Zudem ist Landespolitik mangels Inhalten zu einem guten Teil Inszenierung: Spatenstiche, Eröffnungen, Ehrungen, allerlei Festivitäten, Tingeltangel landauf, landab – Folklore mit postfeudalistischen Zügen. Im Zentrum steht immer der Landeshauptmann, egal ob schwarz oder rot. Hauptsache volkstümlich. Alles zusammen ist in demokratiepolitischer Hinsicht durchaus problematisch. Viele Bürgerinnen und Bürger halten das, was sie da aufgeführt bekommen, für Politik und danken mit satten, bis hin zu absoluten Mehrheiten.

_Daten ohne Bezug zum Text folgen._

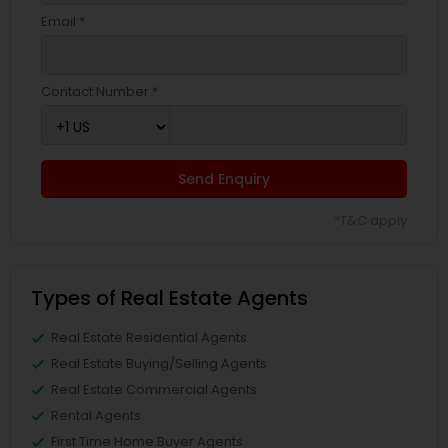
Email *
Contact Number *
Send Enquiry
*T&C apply
Types of Real Estate Agents
Real Estate Residential Agents
Real Estate Buying/Selling Agents
Real Estate Commercial Agents
Rental Agents
First Time Home Buyer Agents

Kritik, Opposition, Konflikt – alles, was Demokratie ausmacht – wird gemeinhin als Störung empfunden.
Warum sollte jemand ein solches Biotop verlassen, um sich dem Risiko einer Wahl mit ungewissem Ausgang auszusetzen?
Die logische Antwort der Bundespolitik auf die Feigheit der Landespolitiker könnte sein, mehr Mut zu beweisen als sie.

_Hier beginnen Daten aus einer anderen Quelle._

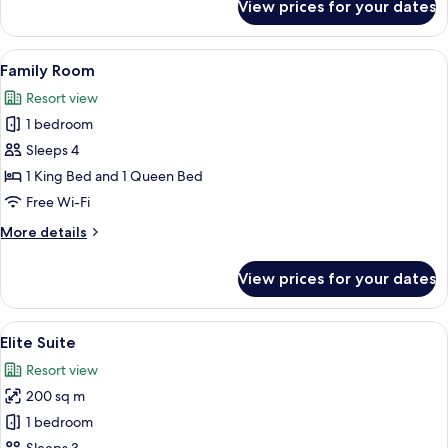
View prices for your dates
Exclusive
Villa
View
A hotel room with a large bed, a sittin
8
Family Room
all
Resort view
photos
1 bedroom
for
Family
Sleeps 4
Room
1 King Bed and 1 Queen Bed
Free Wi-Fi
More
More details
details
for
View prices for your dates
Family
Room
View
A modern hotel room with two beds, w
14
Elite Suite
all
Resort view
photos
200 sq m
for
Elite
1 bedroom
Suite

Die logische Antwort der Bundespolitik auf die Feigheit der Landespolitiker könnte sein, mehr Mut zu beweisen als sie. Es gibt keinen Grund, warum sich eine Bundesregierung nach der anderen von den Landeshauptleuten vorführen und demütigen lässt. Erwin Prölls Hofburg-Verzicht könnte Anlass sein, die Provinzfürsten auf das richtige Maß zurechtzustutzen und dringend notwendige Reformen auch gegen sie durchzusetzen.
*) Der Libero ist ein politisch denkender, von Parteien und Interessenvertretungen unabhängiger Bürger.